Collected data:
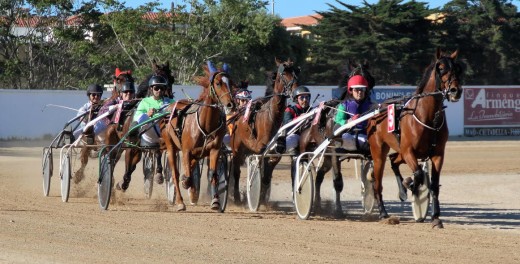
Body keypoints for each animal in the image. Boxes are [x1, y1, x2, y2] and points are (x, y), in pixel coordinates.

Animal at [164, 60, 235, 211]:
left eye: (231, 83)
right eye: (218, 83)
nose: (231, 104)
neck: (206, 123)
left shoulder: (214, 150)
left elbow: (213, 174)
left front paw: (216, 201)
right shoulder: (186, 151)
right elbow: (187, 176)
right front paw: (186, 184)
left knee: (191, 166)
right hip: (170, 146)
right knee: (175, 173)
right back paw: (180, 201)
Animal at [230, 57, 298, 203]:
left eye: (295, 73)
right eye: (283, 73)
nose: (295, 92)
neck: (272, 117)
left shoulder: (275, 152)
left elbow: (267, 174)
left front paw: (262, 197)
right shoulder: (258, 147)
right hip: (237, 148)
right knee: (236, 171)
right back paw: (237, 197)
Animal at [298, 60, 376, 218]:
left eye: (370, 79)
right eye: (354, 76)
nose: (362, 92)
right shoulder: (334, 151)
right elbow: (338, 181)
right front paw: (338, 210)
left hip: (326, 158)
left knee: (319, 176)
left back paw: (317, 205)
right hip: (309, 147)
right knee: (303, 167)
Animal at [366, 49, 464, 227]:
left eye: (458, 69)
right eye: (441, 68)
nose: (455, 90)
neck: (429, 116)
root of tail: (376, 111)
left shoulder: (437, 154)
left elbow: (434, 185)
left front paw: (436, 217)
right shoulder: (409, 151)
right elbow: (418, 174)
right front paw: (411, 186)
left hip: (400, 152)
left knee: (393, 160)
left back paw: (403, 191)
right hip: (378, 153)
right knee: (377, 182)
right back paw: (383, 213)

Work required: Return the preceding entries verbatim, with the pictures excluded.

Solution to this task:
Body keypoints for each animal in the image. Boxes are [x1, y1, x2, y2] and points are (x, y), in pixel coordinates.

Animal at [164, 60, 235, 211]:
left eye: (231, 83)
right eye: (218, 83)
nose: (231, 104)
neck: (206, 123)
left shoulder: (214, 150)
left elbow: (213, 174)
left front paw: (216, 201)
right shoulder: (186, 151)
right elbow: (187, 176)
right front paw: (186, 184)
left knee: (191, 166)
right hip: (170, 146)
right knee: (175, 173)
right back paw: (180, 201)
Animal at [230, 57, 298, 203]:
left eye: (295, 73)
right eye: (283, 73)
nose: (295, 92)
neck: (272, 117)
left shoulder: (275, 152)
left elbow: (267, 174)
left front paw: (262, 197)
right shoulder: (258, 147)
right hip: (237, 148)
right knee: (236, 171)
right back paw: (237, 197)
Animal at [298, 60, 376, 218]:
left eye: (370, 79)
right eye: (354, 76)
nose: (362, 92)
right shoulder: (334, 151)
right elbow: (338, 181)
right front paw: (338, 210)
left hip: (326, 158)
left knee: (319, 176)
left back paw: (317, 205)
right hip: (309, 147)
right knee: (303, 167)
Animal at [366, 49, 464, 227]:
left eye: (458, 69)
right eye: (441, 68)
nose: (455, 90)
neck: (429, 116)
root of tail: (376, 111)
left shoulder: (437, 154)
left elbow: (434, 185)
left front paw: (436, 217)
right shoulder: (409, 151)
right elbow: (418, 174)
right front paw: (411, 186)
left hip: (400, 152)
left knee: (393, 160)
left back paw: (403, 191)
right hip: (378, 153)
right knee: (377, 182)
right back paw: (383, 213)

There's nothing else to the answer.